На открытии Конгресса в 1859 году, когда президент Бьюкенен направил свое ежегодное послание Сенату (Палата представителей еще не была сформирована), он прокомментировал решение по делу Дреда Скотта как "окончательное решение... вопроса о рабстве на территориях", устанавливающее "право... каждого гражданина" не только "вывозить свою собственность любого рода, включая рабов, на общие территории", но и "защищать ее там в соответствии с Федеральной конституцией".35 Что имел в виду Бьюкенен, когда говорил "чтобы она была там защищена"? Джефферсон Дэвис дал ответ Юга в резолюции, внесенной в Сенат 2 февраля, на следующий день после того, как Палата избрала своего спикера: "Федеральное правительство обязано обеспечить... необходимую защиту, и если опыт докажет, что судебная власть не обладает достаточной силой для обеспечения надлежащей защиты, то обязанностью Конгресса станет восполнение этого недостатка".36 Дэвис требовал ввести федеральный рабский кодекс для территорий.

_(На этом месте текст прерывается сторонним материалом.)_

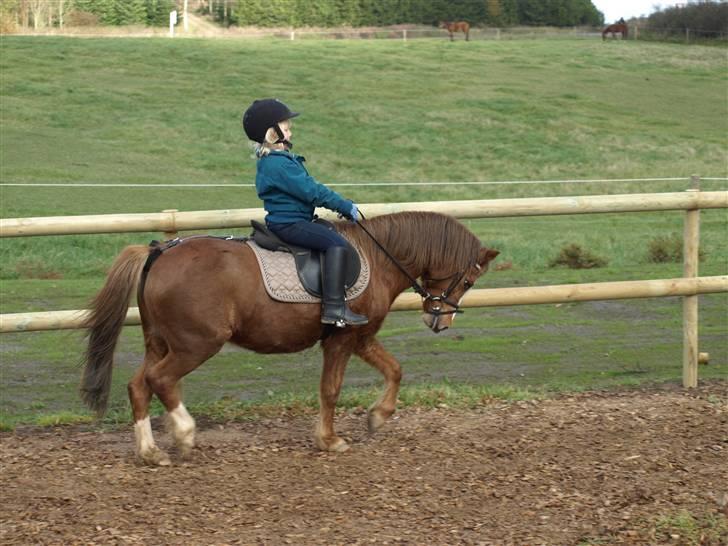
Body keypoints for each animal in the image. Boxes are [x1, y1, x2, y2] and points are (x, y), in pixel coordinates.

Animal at [81, 210, 500, 466]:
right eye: (468, 280)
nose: (440, 322)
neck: (378, 257)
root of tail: (160, 251)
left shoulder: (362, 337)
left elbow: (394, 370)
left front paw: (377, 417)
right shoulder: (342, 341)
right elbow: (331, 389)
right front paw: (329, 439)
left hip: (160, 342)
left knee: (139, 385)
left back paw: (150, 451)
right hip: (195, 344)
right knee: (160, 380)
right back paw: (183, 434)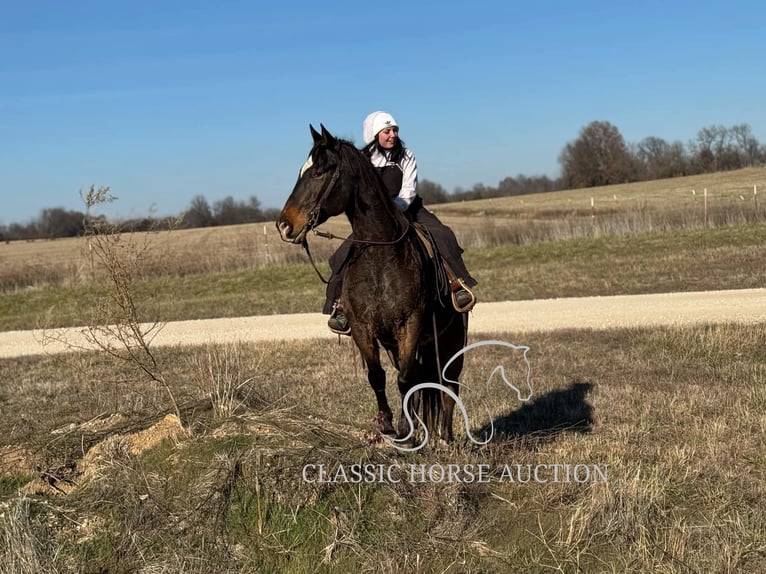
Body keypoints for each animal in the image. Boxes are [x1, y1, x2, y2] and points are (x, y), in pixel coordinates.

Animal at [276, 124, 468, 444]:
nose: (284, 225)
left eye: (318, 172)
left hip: (451, 340)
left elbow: (405, 380)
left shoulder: (410, 325)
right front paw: (388, 424)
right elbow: (378, 377)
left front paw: (405, 429)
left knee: (448, 385)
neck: (381, 254)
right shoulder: (363, 329)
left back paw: (446, 437)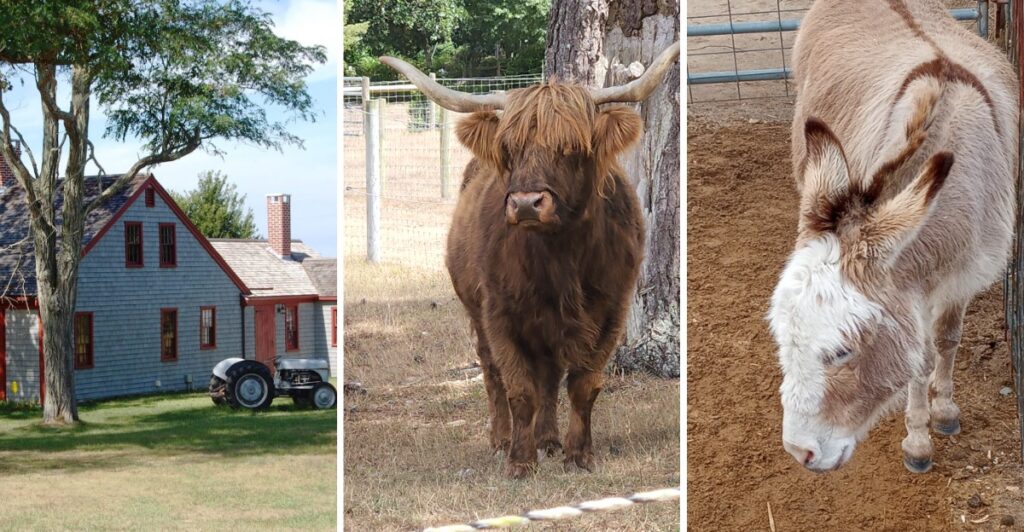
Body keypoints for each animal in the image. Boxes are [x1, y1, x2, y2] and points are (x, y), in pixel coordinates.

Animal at [381, 42, 679, 478]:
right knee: (492, 372)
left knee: (550, 377)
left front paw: (578, 455)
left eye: (571, 147)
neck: (561, 257)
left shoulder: (612, 311)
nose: (525, 203)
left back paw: (549, 439)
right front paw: (520, 461)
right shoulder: (500, 313)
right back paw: (502, 440)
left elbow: (584, 385)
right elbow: (519, 387)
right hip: (476, 310)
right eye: (510, 149)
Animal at [767, 0, 1017, 474]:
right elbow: (919, 360)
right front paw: (918, 441)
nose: (796, 451)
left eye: (841, 352)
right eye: (784, 340)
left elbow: (946, 340)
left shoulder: (965, 275)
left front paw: (944, 411)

Важно, что Дэвис энергично добивался одобрения своей резолюции демократической фракцией Сената, но не настаивал на скорейшем принятии ее самим Сенатом.37 На самом деле ему нужен был доктринальный тест, чтобы навязать его демократам Дугласа на национальном съезде, до которого оставалось менее трех месяцев. Эта стратегия уже проявилась. Назначая делегатов на национальный съезд, алабамские демократы поручили им настаивать на декларации об обязательстве федерального правительства держать территории открытыми "для всех граждан Соединенных Штатов, вместе с их собственностью любого вида [то есть рабами], и что они должны оставаться под защитой Соединенных Штатов, пока территории находятся под их властью". Если съезд откажется принять такую декларацию, делегатам Алабамы "положительно предписывалось" выйти из состава съезда.38

Демократическая фракция Сената приняла резолюции Дэвиса в несколько измененном виде. Но демократы, которые хотели сохранить остатки сил своей партии на Севере и даже надеялись на возможную победу на выборах I860 года, осуждали такие резолюции. Не было никакой вероятности, что Конгресс примет рабские кодексы для территорий, и резолюции не могли иметь никакого эффекта, кроме вреда для партии на Севере. Дуглас с горечью жаловался, что "целостность демократической партии [оказалась] под угрозой из-за абстрактных резолюций". Вигфолл из Техаса протестовал против того, чтобы калечить демократию накануне ее великого поединка с республиканцами. А Тумбс из Джорджии писал: "Враждебность к Дугласу - единственный мотив тех, кто затевает это зло. Я желаю Дугласу поражения в Чарльстоне, но я не хочу, чтобы он и его друзья были искалечены или изгнаны. Где мы возьмем столько же или столько же хороших людей на Севере, чтобы занять их места?"39

Резолюции Дэвиса предлагали превратить позицию южных прав в обязательную партийную доктрину. Лидеры "Права Юга" максимально использовали свое преимущество в Демократической партии Конгресса. Но в своеобразном дуализме демократической организации южные права доминировали только в партии конгресса. В общенациональном комплексе организаций штатов демократы Дугласа по-прежнему сохраняли огромную власть, и на национальном съезде, который проходит раз в четыре года, они встречались с южными демократами на равных. К этому времени партия стала настолько шизоидной, что южные члены склонны были отвергать претензии дугласовцев на право голоса, мотивируя это тем, что они прибыли из штатов, которые наверняка проголосуют за республиканцев. Но сторонники Дугласа отвечали, что именно неуступчивость южан ослабила их в штатах, где партия так недавно доминировала.